Même si le fromage haut-savoyard n’a pu fêter comme il se doit les 30 ans de son AOP (Appellation d’Origine Protégée), crise sanitaire oblige, l’année 2020 est exceptionnelle à au moins deux titres pour l’Abondance. En effet, non seulement cette pâte pressée mi-cuite au lait cru a atteint une production record avec près de 3500 tonnes -elle n’était que de 350 t en 1991-, mais le Berthoud, recette traditionnelle originaire du Chablais, à base d’Abondance, a été reconnue Spécialité Traditionnelle Garantie (STG). Une première en France pour un plat cuisiné. Ce signe officiel de qualité et d’origine est une victoire pour le SIFA, Syndicat interprofessionnel du fromage Abondance. En effet, celui-ci déplorait que trop d’établissements dans les Alpes galvaudaient cette recette née dans le Chablais, en la servant dans un plat à gratin et non un ramequin individuel, ou encore pire, sans fromage Abondance !
Cette AOP des Savoie, dont le berceau est la vallée qui lui a donné son nom en Haute-Savoie, représente une filière réunissant 163 producteurs de lait. Plus de 70 d’entre eux transforment sur place leur production en Abondance fermier (pastille verte), les autres livrent leur lait à la douzaine de coopératives répartie dans l’aire géographique où est fabriqué l’Abondance laitier (pastille rouge).

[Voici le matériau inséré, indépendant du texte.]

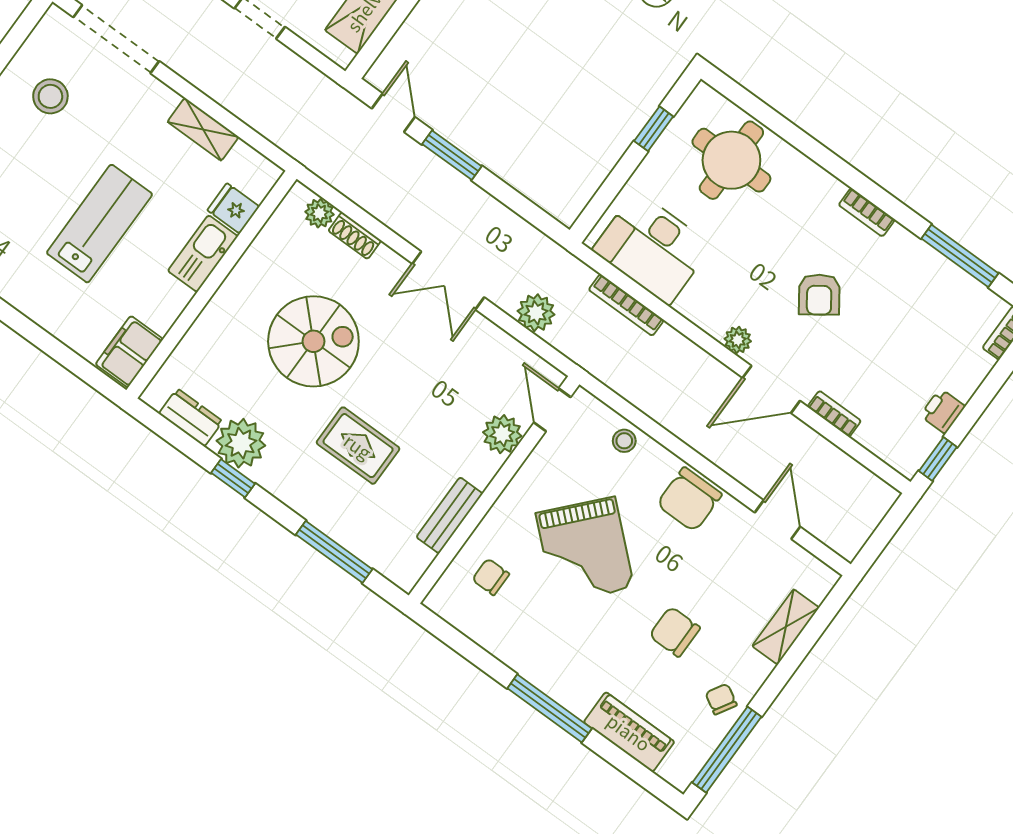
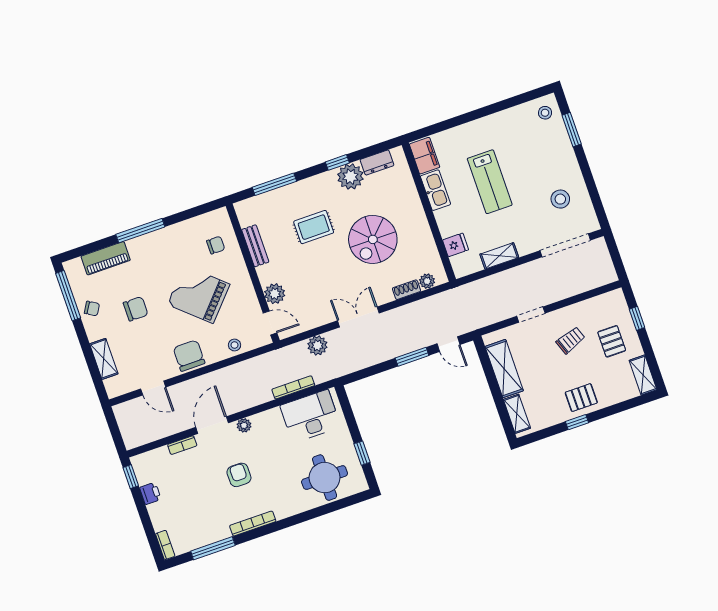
bookcase: (867, 212) -> (253, 524), width x1.56
kitchen sink: (203, 254) -> (435, 190), moved
armchair: (819, 295) -> (239, 475), turned 35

En déclin jusque dans les années précédant l’obtention de l’AOP, le fromage Abondance connaît depuis une forte dynamique, que la crise du Covid-19 n’a pas stoppée. “Nous avons eu très peur au premier confinement, avec la fermeture des rayons coupe en grande distribution où 2/3 de notre fromage est vendu, mais avons vite réagi pour éviter les stocks et l’effondrement des prix”, explique Joël Vindret, responsable administratif du SIFA. Encadrement des volumes et dons de meules aux hôpitaux, au SDIS et à la Banque alimentaire ont été parmi les initiatives les plus notables. Avec des vacances d’été où les touristes ont été largement au rendez-vous dans les Savoie, les craintes se sont envolées. Les locaux, premiers amateurs, ont aussi bien joué le jeu, permettant de maintenir les ventes de ce fromage dont l’avenir reste prometteur, avec le renouvellement des générations, une notoriété en hausse, dopée par des campagnes de communication décalées et accrocheuses. Les freins sont comme pour les autres fromages sous signe de qualité fabriquées dans les deux Savoie, notamment le Reblochon et le Beaufort, le problème de la pression foncière et le coût de plus en plus élevé des exploitations agricoles, sans compter la dureté du métier.